EXTRACT PROVIDED
Tip: Don't try to get super precise in your first round: Use less aggressive values to begin with - that is, lesser area values. Keep increasing and testing till you reach a good threshold between bogus detections and real detections. Pixel based detections have a limit. You'll never get it perfect. For real object detection as an 'add-on' to motion, look at zmeventnotification, the machine learning based alarm detection extension to ZM

(Note 1: the image is not to scale, so measurements will not tally if you are trying to draw boxes around the example image above)
(Note 2: when you are measuring sizes, make sure you have not reduced browser scale. If you did, obviously, your pixel markings will be wrong because the image will be scaled)
I then think about what might be the area inside that rectangle I drew that will have a continuous change in pixels. My guess here was 9x9 which is what I put into the Filter Pixels
Finally, since I put a value of 2800 in the alarmed pixel area, obviously Min Alarmed Area > Min Filtered Area > Min Blob Area. So I set Min Filtered Area to around 35% of 2800 = 1000 and blob area to around 90% of filtered area (approx 900), the reason being in my estimate blob area should closely match filtered area of contiguous pixels for humans. This is my guess *shrug*

Lets see how ZM will use these values: (While the example below refers to percents, the same logic applies to pixels)

Use the "blob" method to detect movement (which means first use Alarmed pixels, then use Filtered Pixels, then use Blob)

ZM's motion detection algorithm for this zone:

Set A = full zone pixels
(Min/Max Pixel Thres) In the *Full* area defined by the zone, check if there are any pixels that have have a 40 count difference in pixel color from a previous. Assign to Set B. If Set B = null, don't raise alarm, don't proceed with rest.
(Min/Max Alarmed Area) check if Set B is at least 6% of Set A and not more than 75% of Set A. If Set B does not fall in this range, don't raise alarm, don't proceed with rest.
(Filter Width/Height) In the set of pixels (Set B) that are different in color value of 40, check if there are pixels that are surrounded by 5 more pixels around them that are also different in color value of 40. Assign to Set C. If Set C = null, don't raise alarm, don't proceed with rest
(Min/Max Filtered Area) check if Set C forms at least 4% of Set A but no more than 75% of Set A. If Set C does not fall in this range, don't raise alarm, don't proceed with rest
(Min/Max Blob Area) use Blob logic on Set C to figure out how many Blobs are there. A blob that is at least 4% in size of Set A (full pixels) is considered a blob. Assign this to Set D.
(Min/Max Blobs) - If the # of blobs in Set D is less than 1, don't raise an alarm, don't proceed with rest
Raise Alarm!

Some other optimizations

There are other optimizations you can do:

Another setting I found useful is to use "Alarm Frame Count". This is not part of Zones, but part of your monitor definition (Buffers tab). It specifies the minimum amount of alarm frames to trigger an alarm. Most of my cameras are on Wifi and my basement is farthest away from my AP, so I occasionally get smearing. Setting this to 3 reduces almost all smears raising an alarm
As I wrote earlier, use maximum values in the zone definition to reduce 'change bursts' (significant pixel coloration changes due to spikes of light/shadows)

SUPPLIED ENTRIES
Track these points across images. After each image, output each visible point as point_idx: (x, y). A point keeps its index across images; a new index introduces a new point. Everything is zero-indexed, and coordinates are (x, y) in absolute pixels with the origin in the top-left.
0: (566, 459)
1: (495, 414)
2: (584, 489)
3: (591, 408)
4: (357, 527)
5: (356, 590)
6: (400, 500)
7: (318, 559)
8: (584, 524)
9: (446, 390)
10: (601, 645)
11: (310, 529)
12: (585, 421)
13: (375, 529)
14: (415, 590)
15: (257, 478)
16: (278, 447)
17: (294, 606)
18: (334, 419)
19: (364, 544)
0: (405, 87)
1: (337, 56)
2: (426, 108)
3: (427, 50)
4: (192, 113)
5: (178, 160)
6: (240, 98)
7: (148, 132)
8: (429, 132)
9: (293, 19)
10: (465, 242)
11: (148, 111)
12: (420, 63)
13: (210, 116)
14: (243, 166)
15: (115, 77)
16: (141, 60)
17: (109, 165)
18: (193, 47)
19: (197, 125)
---
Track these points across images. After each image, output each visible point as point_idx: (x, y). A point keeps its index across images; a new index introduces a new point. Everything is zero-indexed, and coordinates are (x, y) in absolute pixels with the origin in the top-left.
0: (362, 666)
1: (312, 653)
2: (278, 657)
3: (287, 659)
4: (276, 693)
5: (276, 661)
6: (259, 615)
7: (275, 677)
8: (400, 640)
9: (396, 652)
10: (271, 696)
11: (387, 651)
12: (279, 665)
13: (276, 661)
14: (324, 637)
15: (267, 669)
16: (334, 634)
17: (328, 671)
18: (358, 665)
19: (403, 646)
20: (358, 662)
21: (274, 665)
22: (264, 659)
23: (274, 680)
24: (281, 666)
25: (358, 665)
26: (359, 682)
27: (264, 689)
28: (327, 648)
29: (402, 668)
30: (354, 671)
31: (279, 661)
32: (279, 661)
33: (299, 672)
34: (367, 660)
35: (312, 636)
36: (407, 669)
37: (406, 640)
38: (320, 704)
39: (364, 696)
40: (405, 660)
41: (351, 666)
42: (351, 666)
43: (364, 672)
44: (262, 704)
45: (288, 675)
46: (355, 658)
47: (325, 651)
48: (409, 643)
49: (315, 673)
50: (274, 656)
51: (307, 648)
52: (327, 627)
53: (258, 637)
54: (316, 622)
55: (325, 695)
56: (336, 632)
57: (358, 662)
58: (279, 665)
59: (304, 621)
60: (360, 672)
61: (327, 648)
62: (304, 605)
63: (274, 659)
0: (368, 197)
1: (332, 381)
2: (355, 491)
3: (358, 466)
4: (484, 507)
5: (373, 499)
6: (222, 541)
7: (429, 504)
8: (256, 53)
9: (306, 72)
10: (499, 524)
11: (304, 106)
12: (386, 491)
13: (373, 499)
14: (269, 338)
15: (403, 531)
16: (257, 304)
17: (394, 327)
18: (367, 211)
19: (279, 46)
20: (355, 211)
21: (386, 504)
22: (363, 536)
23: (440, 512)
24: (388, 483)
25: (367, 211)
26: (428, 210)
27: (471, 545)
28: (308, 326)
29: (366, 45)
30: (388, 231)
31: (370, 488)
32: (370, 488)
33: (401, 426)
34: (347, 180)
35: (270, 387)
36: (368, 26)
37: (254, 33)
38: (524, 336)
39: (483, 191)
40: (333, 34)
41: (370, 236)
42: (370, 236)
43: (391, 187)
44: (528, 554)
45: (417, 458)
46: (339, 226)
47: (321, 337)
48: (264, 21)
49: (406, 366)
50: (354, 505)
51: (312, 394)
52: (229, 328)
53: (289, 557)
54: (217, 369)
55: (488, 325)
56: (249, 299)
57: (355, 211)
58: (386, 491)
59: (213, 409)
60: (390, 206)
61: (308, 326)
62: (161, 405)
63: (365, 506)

WHAT THIS TASK INVOLVES
Copy out word for word the part of the ZoneMinder motion detection text above that opens with "(Min/Max Alarmed Area)" and closes with "this to Set D.".

OUTPUT OF THE EXERCISE
(Min/Max Alarmed Area) check if Set B is at least 6% of Set A and not more than 75% of Set A. If Set B does not fall in this range, don't raise alarm, don't proceed with rest.
(Filter Width/Height) In the set of pixels (Set B) that are different in color value of 40, check if there are pixels that are surrounded by 5 more pixels around them that are also different in color value of 40. Assign to Set C. If Set C = null, don't raise alarm, don't proceed with rest
(Min/Max Filtered Area) check if Set C forms at least 4% of Set A but no more than 75% of Set A. If Set C does not fall in this range, don't raise alarm, don't proceed with rest
(Min/Max Blob Area) use Blob logic on Set C to figure out how many Blobs are there. A blob that is at least 4% in size of Set A (full pixels) is considered a blob. Assign this to Set D.